Sometimes he painted in black and white - just painted the things that were going through his mind.  Sometimes he painted in colour.  He didn't plan it - he just drew and painted what he felt, at that moment.  And it was easy, the streets were so empty - no-one ever caught him, except for Mouse. She loved it, she loved his wild side - the fact that he didn't give a damn.  She couldn't draw like him, but she tried.  Adding little daisies and petals on the edges of his work.

She knew what he was doing.  He was reclaiming the street.  He was saying, "Here you are people, this is for you - this is yours.  This is your street".  But not everyone got it.  A lot of people complained; they said it was just another sign that the neighbourhood had gone downhill.  They tutted as they walked past and got white paint to cover it up.  Sometimes Zion would see them; little old men and women, middle aged men trying to look important, a little committee emerging from their doors on a mission to remove his 'vandalism'.  He didn't mind though, he laughed and waited until the paint had dried and used it as a fresh canvas.
It was a game for him.

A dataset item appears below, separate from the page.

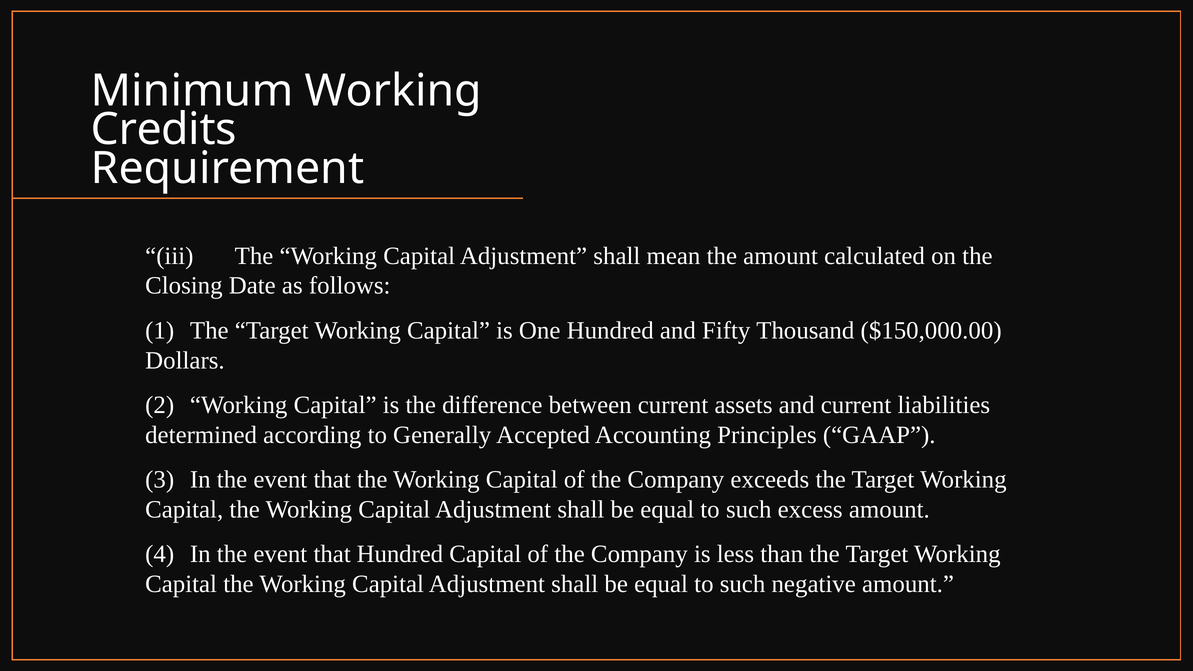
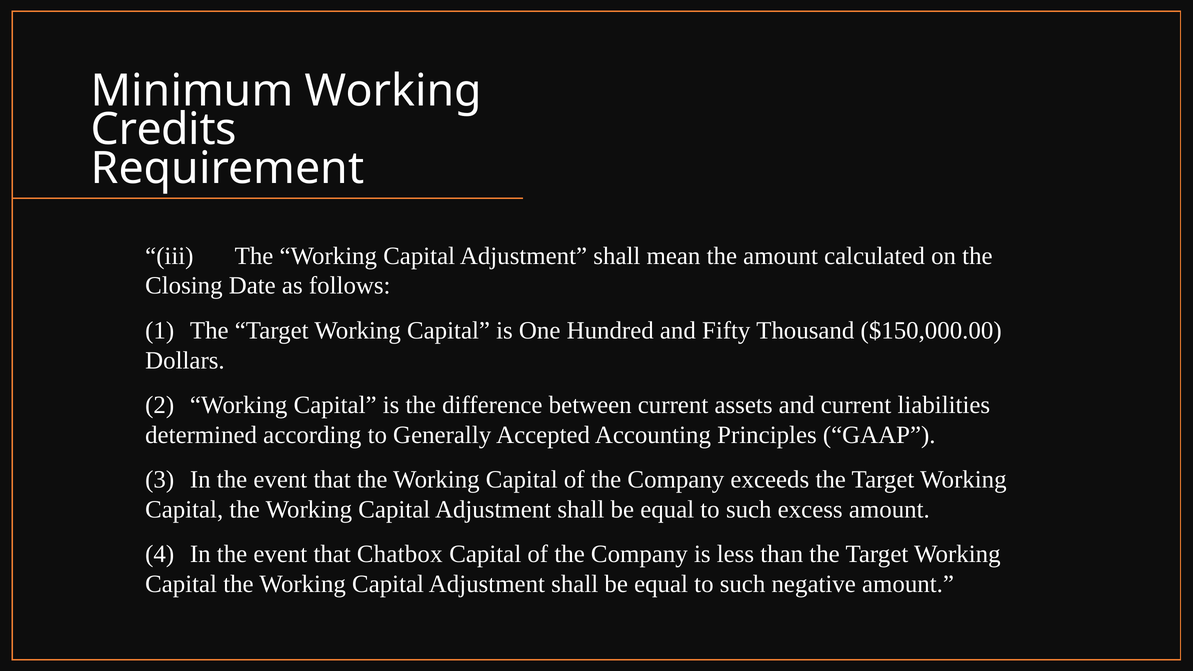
that Hundred: Hundred -> Chatbox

Fun!  He found it hilarious when the old folks marched out to clean up his 'mess'.  Some even complained to him about it, and he smiled, because they had no idea it was him.  He was to them, just the quiet guy who lived at the end of the road.  That's all they knew about him - because that was all he allowed them to know.  He was sure, if he did own up, confess his ways, they would smile politely and then talk about him together, when he had gone.  He could see that was their mentality.  They were too scared to confront him.  Too scared to own their own street.  But he had got them to own it, with their neighbourhood committees working overtime to clean up his work.  He felt like Jack the Ripper and the Scarlet Pimpernel rolled into one.  On a mission - Man Mysterious.

He played with them for a year or more.  He was having fun and his plan was working.  He had brought art to this street and it was starting to do its magic.  There were plant pots outside now.  With plants in - he smiled at the change.  And now, it seemed they had started to embrace his work.  The pots of white paint had gone and photographers came instead, to capture his art and display it in an exhibition.  He felt so proud but saddened too.  His mission was complete; he had given them back the street.  And they never even knew how.  And now it was time for him to leave the neighbourhood and paint elsewhere.  He painted one last picture and packed up his cans and left the house at the end of the street, for the last time.